Right now, the average stock market investor has made about three percent per year for the last 20 years (the stock market has returned eight percent). Average household credit card debt is $15k, included in an average total household debt of $135k. The average net worth of 55 to 64-year-olds is $45k.
The average health-insured family (not on Medicaid) spends about $20k out of pocket (not including rising deductibles, trips to CVS for Advil and toothpaste, concierge services, and all other costs intended to improve our health). Ninety-two million Americans have heart disease or the after-effects of stroke, 90 percent of which could have been avoided by living differently. There are similarly staggering numbers for cancer, diabetes, and many other chronic diseases and conditions.
They cost money to treat and manage. They take us away from money-making work. They make it harder for us to live well. And it doesn’t take an oracle to know that medical costs could be “the tapeworm of American economic competitiveness.”
Long-term care, if we get to the point of not being able to take care of ourselves, can run into hundreds of thousands per year.
We need a more advanced strategy, which requires us to change our habits. To develop rituals that are as second nature as brushing our teeth—from spending and working to sleeping and eating, how and when we consume, why and how we spend our time. We need to develop rituals that increase our wealth and improve our health.

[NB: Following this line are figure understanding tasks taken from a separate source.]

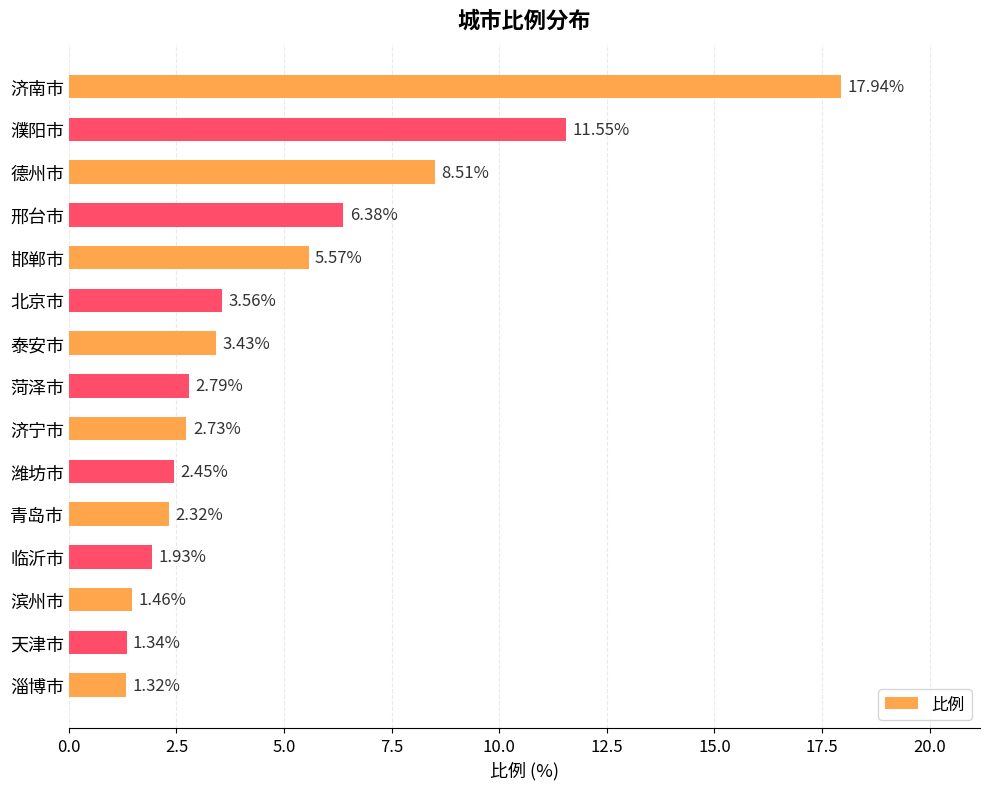

Does the chart contain stacked bars?

No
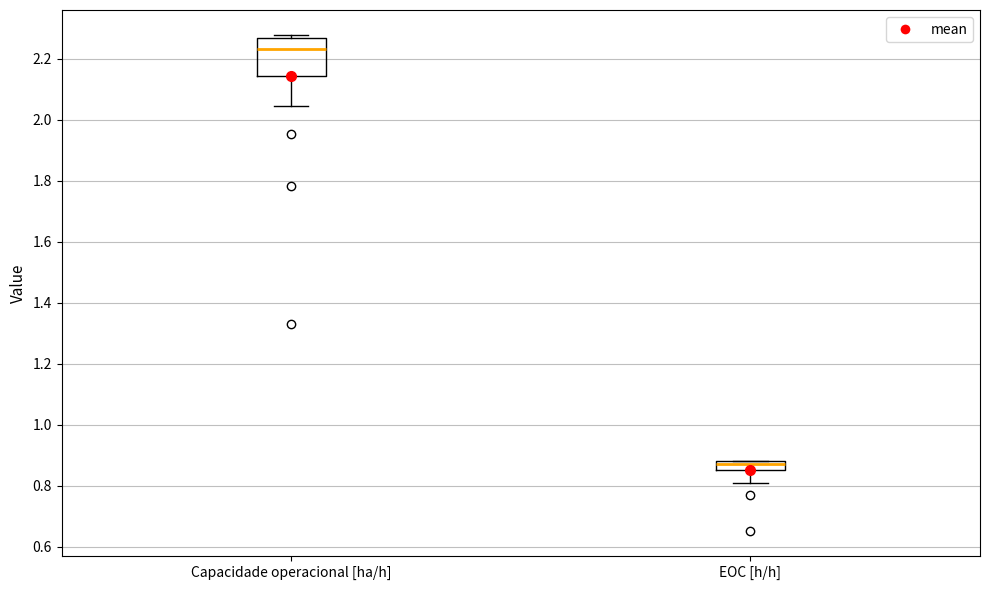

Which box has the highest median line?

Capacidade operacional [ha/h]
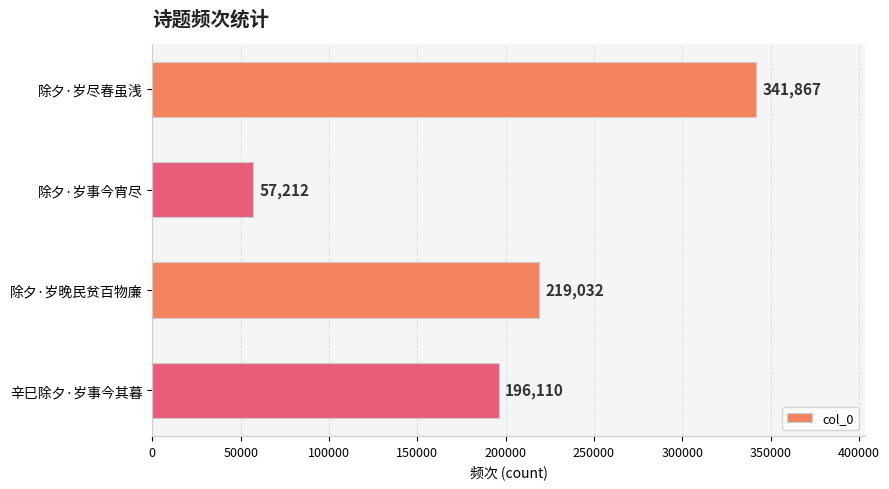

Does the chart contain stacked bars?

No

Our deep misconception is that there is a silver bullet—like going on a diet or buying a hot stock.
The only path to sustainable health and wealth is the long game: replacing habits with behaviors that cultivate prosperity. Despite our fear of bad health and not having enough money, we have a hard time acting accordingly.
Here’s an advanced strategy for our health and wealth:
>> Spend less—hindsight is 20/20. Every time you spend, think about when you needed the money at some point for something good, and then consider the future you, who will need it again. Every dollar counts.
>> Invest in ourselves—our greatest asset is our ability to do what we do best. That is what generates the highest returns.
>> Make long-term (sustainable) investments that are understandable.
>> Sleep and eat well.
>> Move—all research shows that movement improves health and lifespan. Walk, run, yoga, dance, move! These bodies of ours are designed to move, not sit.
Five years ago, I found out I had colon cancer—stage two or three was the diagnosis.
At the time, life was good. I had a lot of money in my account and was travelling the world footloose and fancy free, or so I thought.
For two years my full-time job became getting past the big C. I am lucky—the cancer is gone. The process of getting better led me to tempering my consumption, which has stuck. The experience made me more appreciative of the non-material life. And the serendipitous result is what feels like a more meaningful and prosperous life.
It’s hard, sometimes, to resist the temptation of a feel-good purchase. It’s a balancing act to have a sustainable income in the life I now choose to live. But each day, I wake up feeling hopeful and go to bed content
Build your future while thriving in the present…your life depends on it!